⟨

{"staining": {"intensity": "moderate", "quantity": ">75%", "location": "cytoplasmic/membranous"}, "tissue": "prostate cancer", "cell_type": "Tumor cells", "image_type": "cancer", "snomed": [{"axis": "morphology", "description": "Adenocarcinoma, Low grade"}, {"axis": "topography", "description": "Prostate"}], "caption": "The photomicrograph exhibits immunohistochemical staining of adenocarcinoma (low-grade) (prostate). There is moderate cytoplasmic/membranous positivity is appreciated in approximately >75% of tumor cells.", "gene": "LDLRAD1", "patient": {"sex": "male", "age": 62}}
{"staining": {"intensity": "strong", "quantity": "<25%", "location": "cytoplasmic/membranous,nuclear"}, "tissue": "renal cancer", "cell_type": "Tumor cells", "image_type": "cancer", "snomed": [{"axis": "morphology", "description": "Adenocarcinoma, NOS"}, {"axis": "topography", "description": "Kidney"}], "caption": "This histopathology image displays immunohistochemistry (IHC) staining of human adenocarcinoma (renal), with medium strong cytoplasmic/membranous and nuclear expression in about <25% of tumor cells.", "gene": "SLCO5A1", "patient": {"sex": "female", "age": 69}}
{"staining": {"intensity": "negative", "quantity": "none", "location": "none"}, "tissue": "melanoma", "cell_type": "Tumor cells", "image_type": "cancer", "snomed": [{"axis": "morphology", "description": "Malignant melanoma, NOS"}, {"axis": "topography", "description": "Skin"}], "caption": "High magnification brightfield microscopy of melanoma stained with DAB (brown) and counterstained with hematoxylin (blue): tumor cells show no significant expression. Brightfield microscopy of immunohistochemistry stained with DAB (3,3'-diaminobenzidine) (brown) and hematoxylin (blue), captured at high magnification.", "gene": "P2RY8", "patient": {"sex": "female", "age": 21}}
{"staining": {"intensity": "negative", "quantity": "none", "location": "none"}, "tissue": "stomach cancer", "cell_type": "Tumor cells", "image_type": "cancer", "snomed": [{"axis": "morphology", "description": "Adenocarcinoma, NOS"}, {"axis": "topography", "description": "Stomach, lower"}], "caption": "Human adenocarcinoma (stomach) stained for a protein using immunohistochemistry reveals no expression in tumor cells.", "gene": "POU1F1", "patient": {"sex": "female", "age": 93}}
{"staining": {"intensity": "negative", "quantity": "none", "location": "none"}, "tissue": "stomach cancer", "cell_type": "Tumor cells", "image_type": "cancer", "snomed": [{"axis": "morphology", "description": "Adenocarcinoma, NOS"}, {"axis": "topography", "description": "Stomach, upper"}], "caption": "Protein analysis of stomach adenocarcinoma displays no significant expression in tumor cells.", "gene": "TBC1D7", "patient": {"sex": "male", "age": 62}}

⟩

● TASK ITEM: Each entry is to be returned in full, character for character.

● EXERCISE SOLUTION:
{"staining": {"intensity": "moderate", "quantity": ">75%", "location": "cytoplasmic/membranous"}, "tissue": "prostate cancer", "cell_type": "Tumor cells", "image_type": "cancer", "snomed": [{"axis": "morphology", "description": "Adenocarcinoma, Low grade"}, {"axis": "topography", "description": "Prostate"}], "caption": "The photomicrograph exhibits immunohistochemical staining of adenocarcinoma (low-grade) (prostate). There is moderate cytoplasmic/membranous positivity is appreciated in approximately >75% of tumor cells.", "gene": "LDLRAD1", "patient": {"sex": "male", "age": 62}}
{"staining": {"intensity": "strong", "quantity": "<25%", "location": "cytoplasmic/membranous,nuclear"}, "tissue": "renal cancer", "cell_type": "Tumor cells", "image_type": "cancer", "snomed": [{"axis": "morphology", "description": "Adenocarcinoma, NOS"}, {"axis": "topography", "description": "Kidney"}], "caption": "This histopathology image displays immunohistochemistry (IHC) staining of human adenocarcinoma (renal), with medium strong cytoplasmic/membranous and nuclear expression in about <25% of tumor cells.", "gene": "SLCO5A1", "patient": {"sex": "female", "age": 69}}
{"staining": {"intensity": "negative", "quantity": "none", "location": "none"}, "tissue": "melanoma", "cell_type": "Tumor cells", "image_type": "cancer", "snomed": [{"axis": "morphology", "description": "Malignant melanoma, NOS"}, {"axis": "topography", "description": "Skin"}], "caption": "High magnification brightfield microscopy of melanoma stained with DAB (brown) and counterstained with hematoxylin (blue): tumor cells show no significant expression. Brightfield microscopy of immunohistochemistry stained with DAB (3,3'-diaminobenzidine) (brown) and hematoxylin (blue), captured at high magnification.", "gene": "P2RY8", "patient": {"sex": "female", "age": 21}}
{"staining": {"intensity": "negative", "quantity": "none", "location": "none"}, "tissue": "stomach cancer", "cell_type": "Tumor cells", "image_type": "cancer", "snomed": [{"axis": "morphology", "description": "Adenocarcinoma, NOS"}, {"axis": "topography", "description": "Stomach, lower"}], "caption": "Human adenocarcinoma (stomach) stained for a protein using immunohistochemistry reveals no expression in tumor cells.", "gene": "POU1F1", "patient": {"sex": "female", "age": 93}}
{"staining": {"intensity": "negative", "quantity": "none", "location": "none"}, "tissue": "stomach cancer", "cell_type": "Tumor cells", "image_type": "cancer", "snomed": [{"axis": "morphology", "description": "Adenocarcinoma, NOS"}, {"axis": "topography", "description": "Stomach, upper"}], "caption": "Protein analysis of stomach adenocarcinoma displays no significant expression in tumor cells.", "gene": "TBC1D7", "patient": {"sex": "male", "age": 62}}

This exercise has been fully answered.